Here are some imporant takeaways:
Less bang for your black bucks: Those with large amounts of large-denomination black money in cash will be hit hardest, since offloading this cash will become extremely difficult. Exchanging crores of rupees at banks will likely attract the attention of the taxman.
Less counterfeiting: These denominations were the most easily and widely counterfeited notes. Taking them out of circulation will eliminate a big source of fake notes.
Terrorism funding: A significant amount of terrorism was funded using counterfeit and/or high-denomination notes. This will also be hit badly.

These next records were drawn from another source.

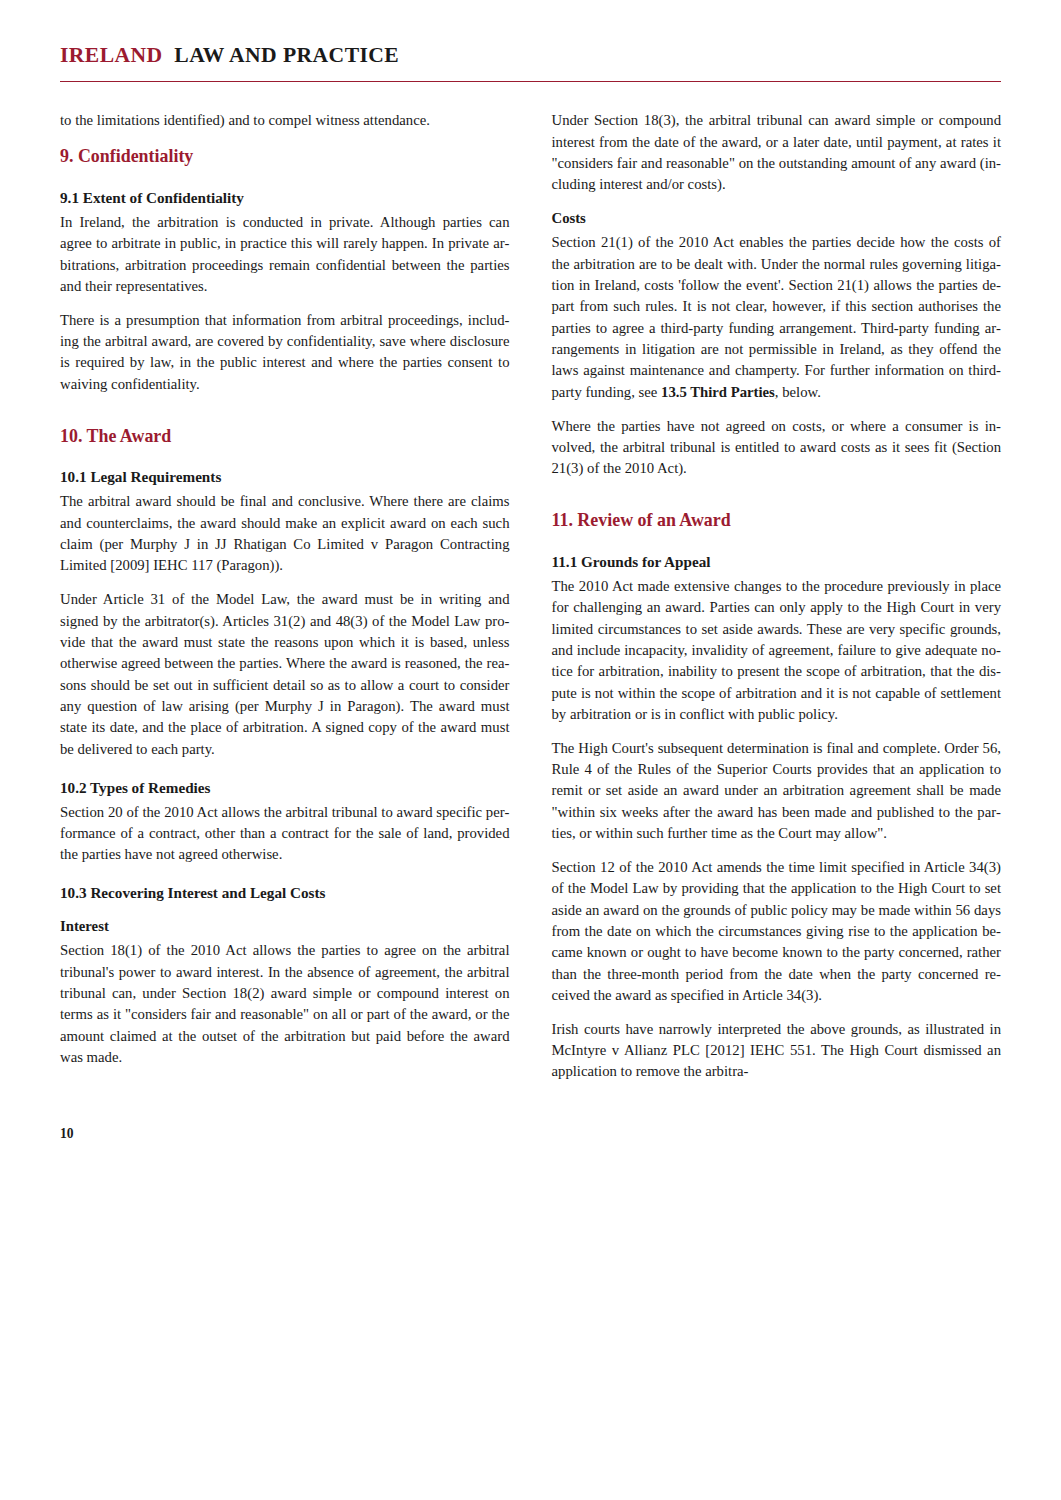IRELAND LAW AND PRACTICE
to the limitations identified) and to compel witness attendance.
9. Confidentiality
9.1 Extent of Confidentiality
In Ireland, the arbitration is conducted in private. Although parties can agree to arbitrate in public, in practice this will rarely happen. In private arbitrations, arbitration proceedings remain confidential between the parties and their representatives.
There is a presumption that information from arbitral proceedings, including the arbitral award, are covered by confidentiality, save where disclosure is required by law, in the public interest and where the parties consent to waiving confidentiality.
10. The Award
10.1 Legal Requirements
The arbitral award should be final and conclusive. Where there are claims and counterclaims, the award should make an explicit award on each such claim (per Murphy J in JJ Rhatigan Co Limited v Paragon Contracting Limited [2009] IEHC 117 (Paragon)).
Under Article 31 of the Model Law, the award must be in writing and signed by the arbitrator(s). Articles 31(2) and 48(3) of the Model Law provide that the award must state the reasons upon which it is based, unless otherwise agreed between the parties. Where the award is reasoned, the reasons should be set out in sufficient detail so as to allow a court to consider any question of law arising (per Murphy J in Paragon). The award must state its date, and the place of arbitration. A signed copy of the award must be delivered to each party.
10.2 Types of Remedies
Section 20 of the 2010 Act allows the arbitral tribunal to award specific performance of a contract, other than a contract for the sale of land, provided the parties have not agreed otherwise.
10.3 Recovering Interest and Legal Costs
Interest
Section 18(1) of the 2010 Act allows the parties to agree on the arbitral tribunal's power to award interest. In the absence of agreement, the arbitral tribunal can, under Section 18(2) award simple or compound interest on terms as it "considers fair and reasonable" on all or part of the award, or the amount claimed at the outset of the arbitration but paid before the award was made.
Under Section 18(3), the arbitral tribunal can award simple or compound interest from the date of the award, or a later date, until payment, at rates it "considers fair and reasonable" on the outstanding amount of any award (including interest and/or costs).
Costs
Section 21(1) of the 2010 Act enables the parties decide how the costs of the arbitration are to be dealt with. Under the normal rules governing litigation in Ireland, costs 'follow the event'. Section 21(1) allows the parties depart from such rules. It is not clear, however, if this section authorises the parties to agree a third-party funding arrangement. Third-party funding arrangements in litigation are not permissible in Ireland, as they offend the laws against maintenance and champerty. For further information on third-party funding, see 13.5 Third Parties, below.
Where the parties have not agreed on costs, or where a consumer is involved, the arbitral tribunal is entitled to award costs as it sees fit (Section 21(3) of the 2010 Act).
11. Review of an Award
11.1 Grounds for Appeal
The 2010 Act made extensive changes to the procedure previously in place for challenging an award. Parties can only apply to the High Court in very limited circumstances to set aside awards. These are very specific grounds, and include incapacity, invalidity of agreement, failure to give adequate notice for arbitration, inability to present the scope of arbitration, that the dispute is not within the scope of arbitration and it is not capable of settlement by arbitration or is in conflict with public policy.
The High Court's subsequent determination is final and complete. Order 56, Rule 4 of the Rules of the Superior Courts provides that an application to remit or set aside an award under an arbitration agreement shall be made "within six weeks after the award has been made and published to the parties, or within such further time as the Court may allow".
Section 12 of the 2010 Act amends the time limit specified in Article 34(3) of the Model Law by providing that the application to the High Court to set aside an award on the grounds of public policy may be made within 56 days from the date on which the circumstances giving rise to the application became known or ought to have become known to the party concerned, rather than the three-month period from the date when the party concerned received the award as specified in Article 34(3).
Irish courts have narrowly interpreted the above grounds, as illustrated in McIntyre v Allianz PLC [2012] IEHC 551. The High Court dismissed an application to remove the arbitra-
10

Election funding: It is an open secret that elections in India are largely bankrolled by massive amounts of black money, typically in cash that are often used as direct bribes to voters. This spigot will now be shut off, disrupting the electoral system. The UP and Punjab elections will the first to face the brunt of this move.
Corruption: Most bribes across the system are typically paid in cash. While smaller amounts will not be affected, large amounts of bribes will now be limited, at least until the new denominations of Rs 500 and Rs 2000 are introduced in large numbers. But again, those will already accumulated cash will be hit hard.